Early detection and prediction of dengue outbreaks should be goals for municipal surveillance systems. Identifying locations and patterns of the vector population (species, density, and vector-control indices) should also be used to direct interventions with disease reduction as the preferred outcome measure demonstrating impact, and ovitraps index, house index, container index, and Breteau index as proxy indicators of impact. With these strategies, information will be available in real time, which may uncover other aspects about the relationship between vector and the disease that could be revealed through spatial analyses [38, 39].

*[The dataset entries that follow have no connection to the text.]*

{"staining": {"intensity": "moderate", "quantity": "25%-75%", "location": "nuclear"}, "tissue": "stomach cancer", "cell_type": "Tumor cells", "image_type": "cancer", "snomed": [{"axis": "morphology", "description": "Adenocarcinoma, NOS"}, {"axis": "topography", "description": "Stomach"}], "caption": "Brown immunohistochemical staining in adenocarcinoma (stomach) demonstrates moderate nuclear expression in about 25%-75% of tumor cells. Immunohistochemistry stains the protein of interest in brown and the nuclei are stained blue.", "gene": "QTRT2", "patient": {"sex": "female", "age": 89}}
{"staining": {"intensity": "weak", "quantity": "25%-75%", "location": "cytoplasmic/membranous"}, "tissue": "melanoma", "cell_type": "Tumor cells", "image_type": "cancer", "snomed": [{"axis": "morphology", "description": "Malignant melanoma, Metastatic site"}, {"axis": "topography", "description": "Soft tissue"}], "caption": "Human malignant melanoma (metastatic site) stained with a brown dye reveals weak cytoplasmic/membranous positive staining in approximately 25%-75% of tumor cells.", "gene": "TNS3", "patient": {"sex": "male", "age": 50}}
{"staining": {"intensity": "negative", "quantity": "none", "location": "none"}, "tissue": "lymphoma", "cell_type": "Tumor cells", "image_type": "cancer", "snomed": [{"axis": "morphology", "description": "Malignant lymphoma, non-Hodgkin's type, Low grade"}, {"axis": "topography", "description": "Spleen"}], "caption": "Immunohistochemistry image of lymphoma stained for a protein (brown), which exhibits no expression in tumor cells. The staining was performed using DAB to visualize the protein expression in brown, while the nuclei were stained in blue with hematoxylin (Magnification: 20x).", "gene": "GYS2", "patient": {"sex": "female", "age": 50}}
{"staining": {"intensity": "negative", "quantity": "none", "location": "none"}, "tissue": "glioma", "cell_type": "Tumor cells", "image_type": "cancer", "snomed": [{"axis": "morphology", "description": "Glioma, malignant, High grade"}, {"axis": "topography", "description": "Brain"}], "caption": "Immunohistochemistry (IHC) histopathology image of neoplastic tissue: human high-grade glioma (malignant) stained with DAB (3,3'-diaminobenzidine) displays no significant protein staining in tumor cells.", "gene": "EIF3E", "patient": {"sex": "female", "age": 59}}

Other tools such as the industrial control chart—proposed by Rich and Terry [40], and adopted in several survey vigilance systems—when applied to dengue require several improvements related to presentation and interpretation in order to enhance its usefulness. The ability to demonstrate trends, analyzing only notified dengue cases at a potentially earlier time point, is limited. Heterogeneous internet access limits the use of query-based surveillance web tools to identify disease and location outbreaks as candidates for interventions. Although this proposal is intriguing, so far the identification of a given outbreak is usually too late for control measures.

5. Conclusions

Our findings show that the strategies used in this study can help public health officials to visualize and understand the geographic distribution and trends of disease patterns and to prepare warnings and awareness campaigns. Dengue spatial and temporal spread patterns and hotspot detection may constitute useful information for public health officials to control and predict dengue dissemination from critical hotspot areas. This may save time and cost and make public health department actions more efficient. Public health officers may employ the model to plan a strategy to control dengue by analyzing the information received on distribution and hotspots for various months. Some ancillary findings of the study such as influence of climate, which is seasonal and thus temporal, also contribute to knowledge regarding its significance. The methodology is based on principles of spatial statistics and has the potential to be applied to other epidemics. In the future, it will be important to have regular daily statistics accumulated over several years to permit faster recognition of outbreak locations and be prepared to promptly implement appropriate public health interventions.